REQUIREMENTS:
Reproduce the listing below, substituting "Shift supervisor's note" for every occurrence of "Duty officer's note" and leaving all other text unchanged. Omit the pictures from your answer.
— BEGIN PROVIDED RECORDS —
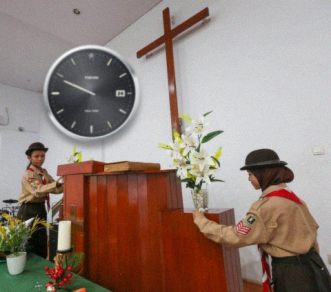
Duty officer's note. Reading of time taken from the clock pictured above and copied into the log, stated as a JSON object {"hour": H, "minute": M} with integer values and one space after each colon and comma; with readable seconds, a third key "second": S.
{"hour": 9, "minute": 49}
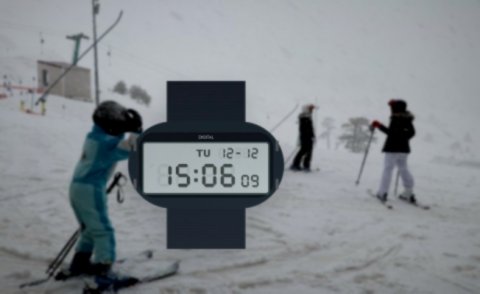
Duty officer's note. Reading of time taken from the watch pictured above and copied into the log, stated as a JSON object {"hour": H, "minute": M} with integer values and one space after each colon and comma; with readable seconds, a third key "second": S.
{"hour": 15, "minute": 6, "second": 9}
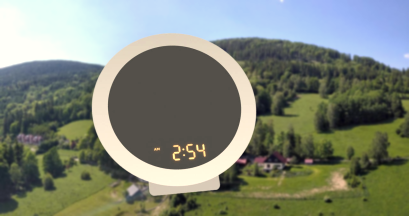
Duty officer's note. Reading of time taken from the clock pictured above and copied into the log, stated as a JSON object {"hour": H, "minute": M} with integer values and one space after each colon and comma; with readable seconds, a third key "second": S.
{"hour": 2, "minute": 54}
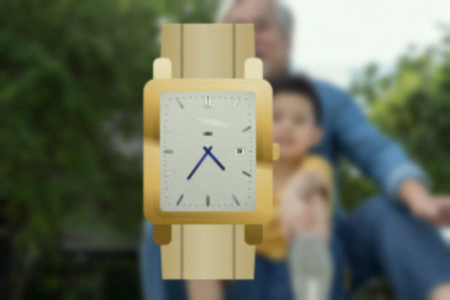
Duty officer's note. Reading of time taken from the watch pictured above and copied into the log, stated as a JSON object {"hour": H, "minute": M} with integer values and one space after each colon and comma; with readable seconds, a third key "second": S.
{"hour": 4, "minute": 36}
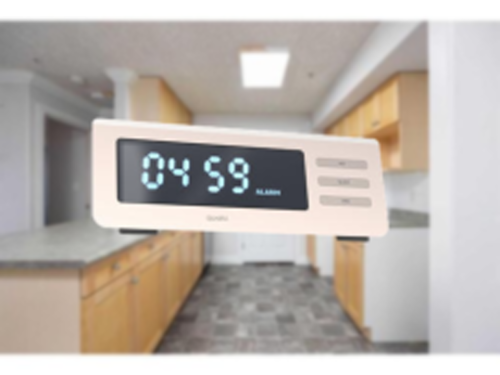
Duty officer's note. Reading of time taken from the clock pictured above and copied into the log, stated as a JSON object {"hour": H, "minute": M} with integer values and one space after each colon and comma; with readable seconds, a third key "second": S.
{"hour": 4, "minute": 59}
— END PROVIDED RECORDS —
RESPONSE TO THE EXERCISE:
Shift supervisor's note. Reading of time taken from the clock pictured above and copied into the log, stated as a JSON object {"hour": H, "minute": M} with integer values and one space after each colon and comma; with readable seconds, a third key "second": S.
{"hour": 9, "minute": 49}
Shift supervisor's note. Reading of time taken from the watch pictured above and copied into the log, stated as a JSON object {"hour": H, "minute": M} with integer values and one space after each colon and comma; with readable seconds, a third key "second": S.
{"hour": 15, "minute": 6, "second": 9}
Shift supervisor's note. Reading of time taken from the clock pictured above and copied into the log, stated as a JSON object {"hour": H, "minute": M} with integer values and one space after each colon and comma; with readable seconds, a third key "second": S.
{"hour": 2, "minute": 54}
Shift supervisor's note. Reading of time taken from the watch pictured above and copied into the log, stated as a JSON object {"hour": H, "minute": M} with integer values and one space after each colon and comma; with readable seconds, a third key "second": S.
{"hour": 4, "minute": 36}
Shift supervisor's note. Reading of time taken from the clock pictured above and copied into the log, stated as a JSON object {"hour": H, "minute": M} with integer values and one space after each colon and comma; with readable seconds, a third key "second": S.
{"hour": 4, "minute": 59}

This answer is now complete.